Bagian 3: Surat yang Tak Pernah Dibalas
Siang menjelang. Matahari tak lagi malu-malu, tapi panasnya belum menyengat. Arman duduk di ruang tamu dengan jendela terbuka. Udara hangat bercampur aroma pohon mangga dari pekarangan. Ia memandang kosong ke luar, ke arah jalan kecil di depan rumah, tempat anak-anak sering bermain bola di sore hari.
Di tangannya, sebuah kotak kayu tua. Ia temukan tadi pagi di lemari bawah tangga, ketika iseng menyapu bersih tumpukan lama yang jarang disentuh. Kotak itu penuh debu, terkunci rapat, seolah menyimpan lebih dari sekadar kertas dan benda-benda remeh.
Arman membuka perlahan. Derit engselnya pelan tapi menusuk, seakan menandai dibukanya kembali pintu yang telah ia kunci selama puluhan tahun. Di dalamnya, surat-surat, beberapa foto, dan secarik pita biru yang sudah pudar warnanya. Di antara semuanya, ada satu amplop kusam yang langsung membuat jantungnya berdetak lebih cepat.

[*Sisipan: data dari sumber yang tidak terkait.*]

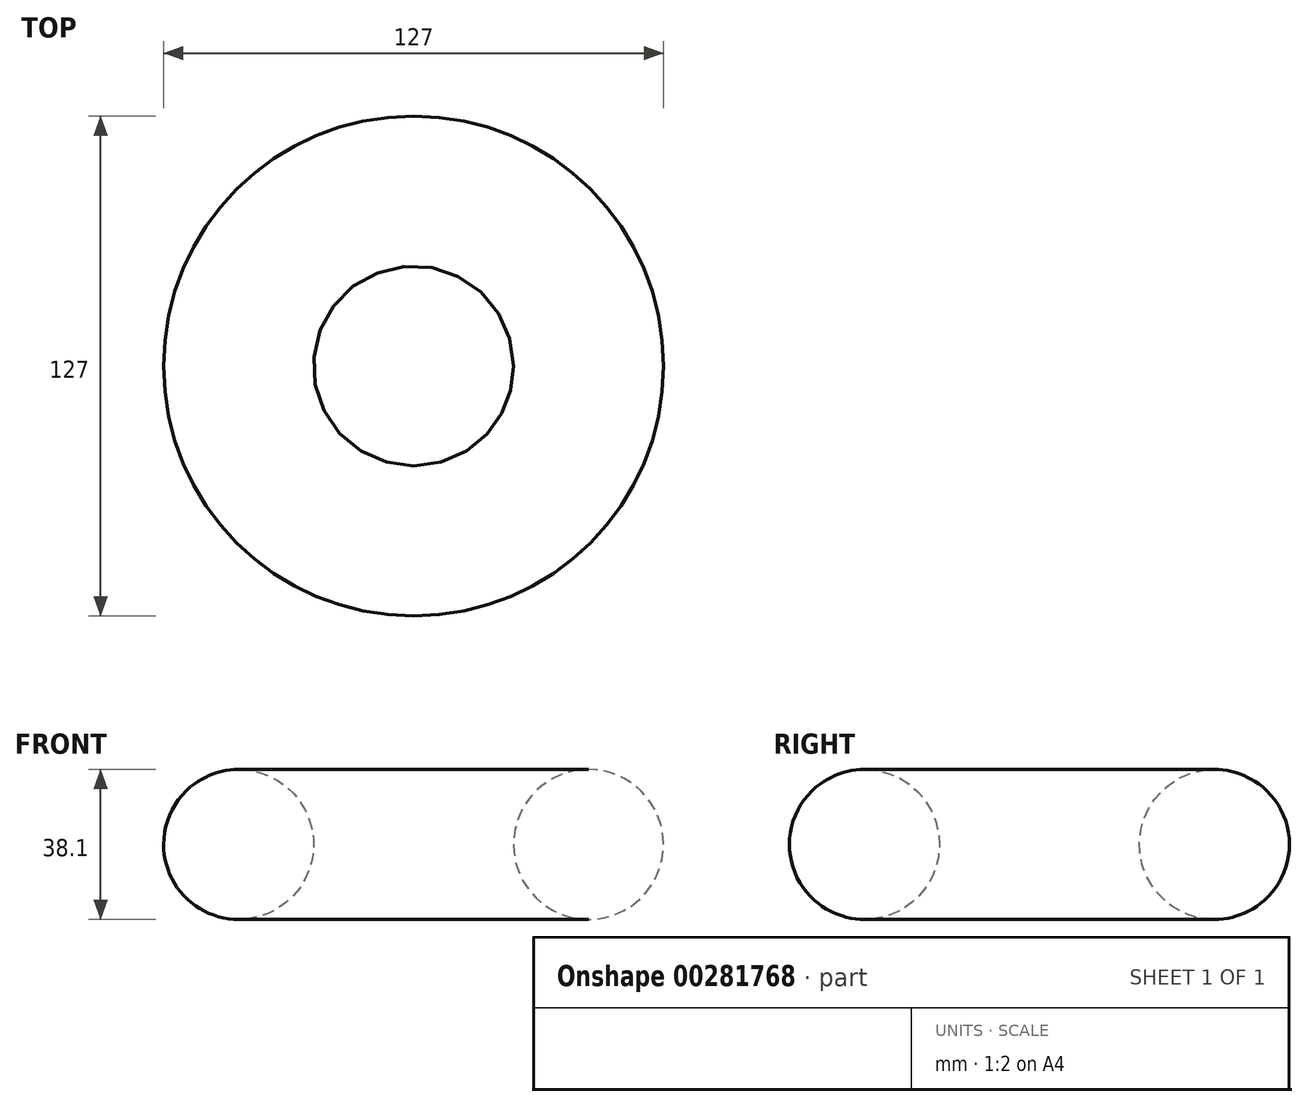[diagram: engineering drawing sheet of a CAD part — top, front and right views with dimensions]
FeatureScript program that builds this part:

Tulisan tangan itu---rapi, sederhana, dan terlalu akrab.
Mas Arman yang sangat aku sayangi,
Sekarang Ibuku sakit keras. Sejak Bapak menceraikan Ibu, hidup kami menderita. Aku sudah lulus dan menjadi guru, tetapi masih honorer dengan gaji kecil.
Sekarang aku dilamar anak lurah. Aku hanya ingin kepastian dari Mas. Jika Mas mencintaiku, aku akan menolak lamarannya. Tapi aku tak pernah mendengar pernyataan cinta dari Mas. Katakan, apakah aku harus menerimanya?
Tangannya gemetar. Ia sudah tahu isi surat itu, telah membacanya entah berapa kali dulu. Tapi kali ini, rasanya berbeda. Surat itu bukan lagi pesan dari masa lalu. Ia kini terasa seperti luka yang belum pernah benar-benar sembuh.
Arman menyandarkan tubuh ke sofa. Di kepalanya, ingatan itu datang lagi, lebih jelas dari mimpi.
***
Wati berdiri di depan rumahnya, rambut dikepang dua, mengenakan daster bunga kecil. Di tangannya, gitar tua yang sering mereka mainkan bersama. Ia menyanyikan lagu yang sama setiap senja: Dunia ini panggung sandiwara---meski kadang suaranya fals, nadanya lari, tapi selalu membuat Arman tersenyum.